Bay du Nord is the first remote, deep-water oil and gas project in Canada, with reserves estimated between 300 million and one billion barrels of oil. The project, 500 kilometres off Newfoundland’s shores, would see a huge new complex of oilfields with drilling taking place at a depth of 1,200 metres, compared to other current offshore operations, which drill at 100 metres or less.
Federal Minister of Environment and Climate Change Steven Guilbeault approved the Bay du Nord project on April 6, 2022, just days after an alarming report from the Intergovernmental Panel on Climate Change warned that simply cutting emissions was no longer enough to curb the climate crisis and the United Nations chief called funding new fossil fuel projects “moral and economic madness.”
Minister Guilbeault insists Bay du Nord will be required to meet 137 conditions — including a condition that the project be net-zero on greenhouse gas emissions by 2050. This target, however, fails to account for the massive downstream emissions the project will generate. Downstream emissions are released when the oil & gas is burned.
Ecojustice, on behalf of Équiterre, Sierra Club Canada Foundation and Mi’gmawe’l Tplu’taqnn Inc, filed a lawsuit against Minister Guilbeault’s approval of the project in Federal Court on May 6, 2022. The groups say the project’s approval clashes with Canada’s international obligations and the urgent call to reduce global emissions as the reality of the climate emergency becomes more distressing with every severe weather event.
Industry and government rhetoric around “clean oil” blatantly ignores the fact that the process of extracting oil only accounts for 10 per cent of the emissions from an oil project, with the other 90 per cent coming when the oil is burned. Recent estimates suggest that over its lifetime, Bay du Nord is projected to produce between 300 million to one billion barrels of oil, which could in turn generate about 400 million tonnes of carbon — that’s the equivalent of the emissions from 7-10 million cars per year.

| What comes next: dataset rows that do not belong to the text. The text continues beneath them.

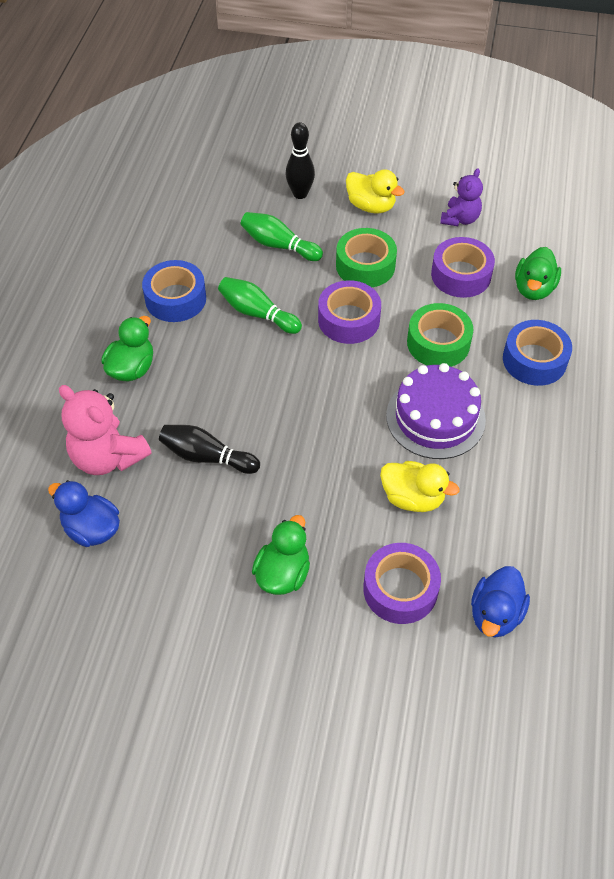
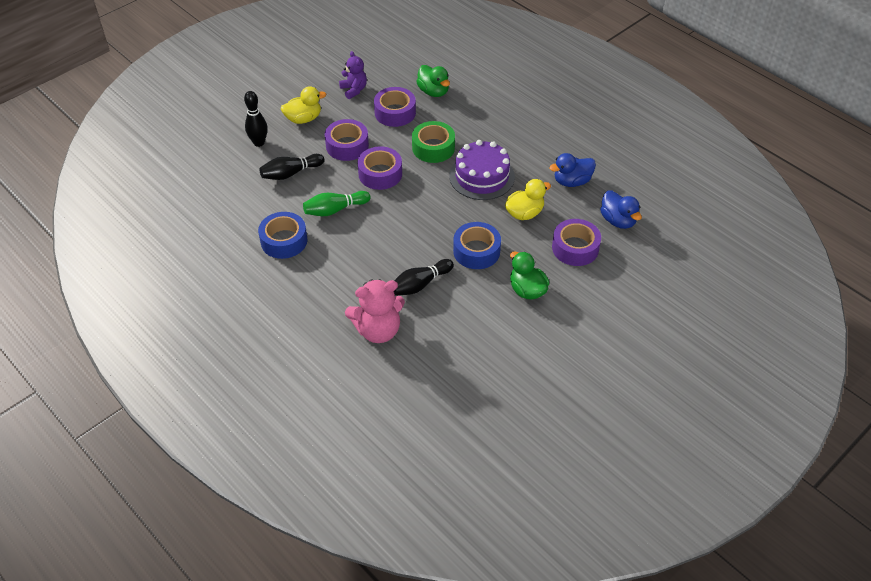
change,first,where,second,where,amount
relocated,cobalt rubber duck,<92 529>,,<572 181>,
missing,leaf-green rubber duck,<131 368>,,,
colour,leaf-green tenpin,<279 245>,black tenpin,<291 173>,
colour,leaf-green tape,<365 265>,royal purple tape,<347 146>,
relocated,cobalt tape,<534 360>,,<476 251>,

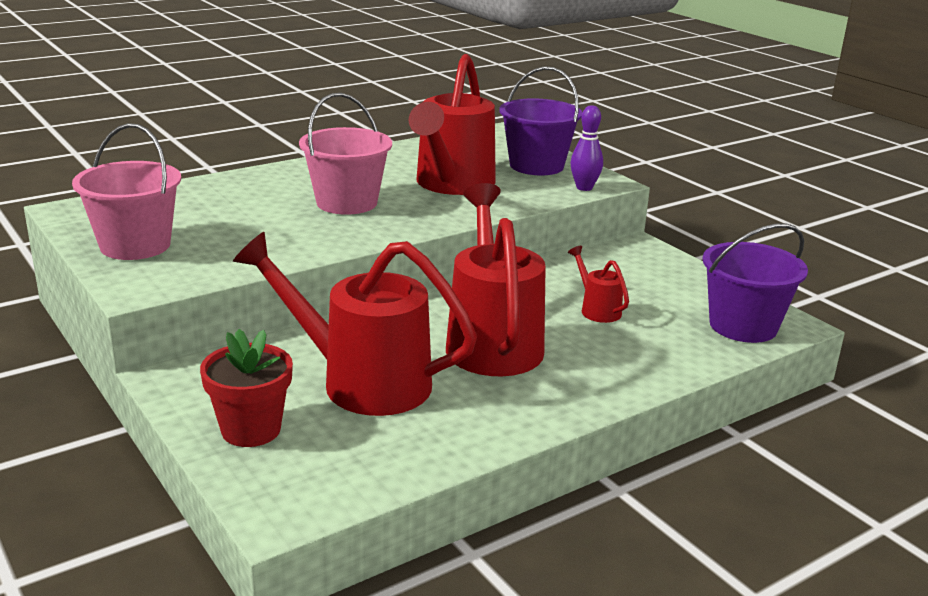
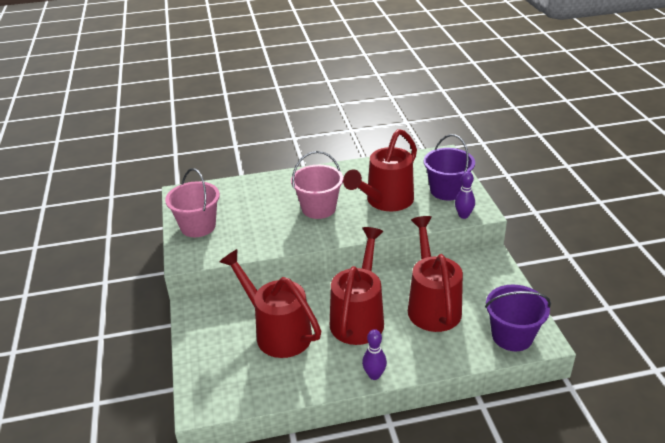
change,first,where,second,where,amount
missing,scarlet potted plant,<251 430>,,,
size,scarlet watering pot,<597 309>,,<432 305>,x2.28
appeared,,,royal purple tenpin,<374 375>,

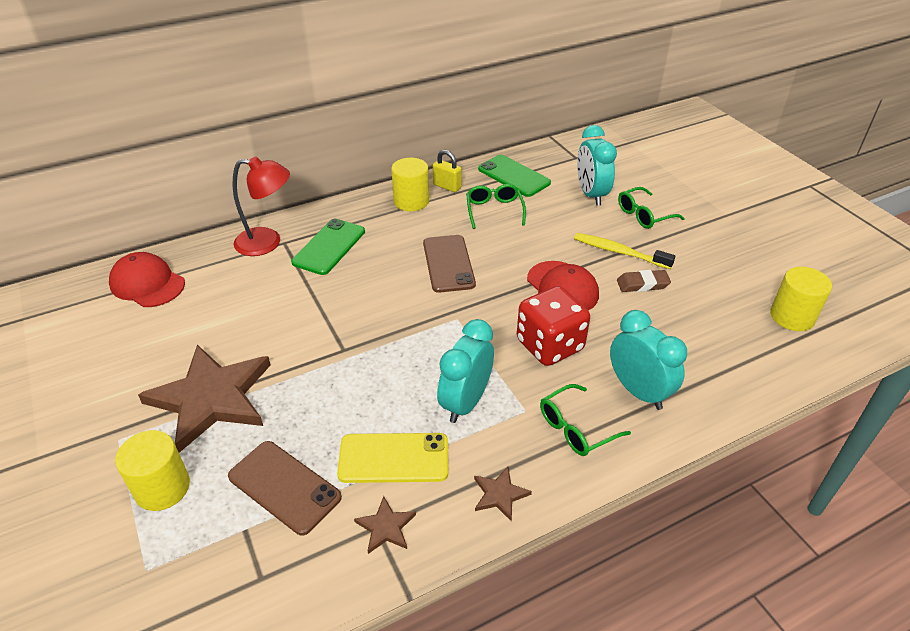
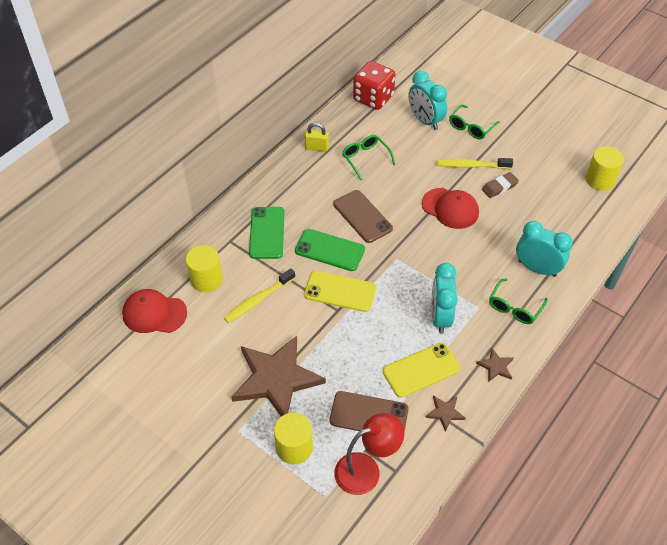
change,first,where,second,where,amount
relocated,scarlet lamp,<267 242>,,<366 470>,
relocated,bright yellow cylinder shape,<411 201>,,<206 279>,
relocated,leaf-green phone,<514 176>,,<330 250>,
relocated,scarlet die,<549 345>,,<373 98>,
appeared,,,bright yellow toothbrush,<258 300>,
appeared,,,bright yellow phone,<340 291>,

The Atlantic waters off the east coast of Newfoundland and Labrador are one of the most important marine environments in the world and home to a large amount of ocean life from the endangered cod to humpback whales, corals and sponges. A Department of Fisheries and Oceans Science report on the Bay du Nord project identified numerous threats to ocean life, including the risk of an uncontrolled blowout. As the project is located 500 kilometres offshore, Equinor’s own forecasts predict that a blowout at the wellhead causing an uncontrolled release of oil into the sea would take 18-36 days to cap.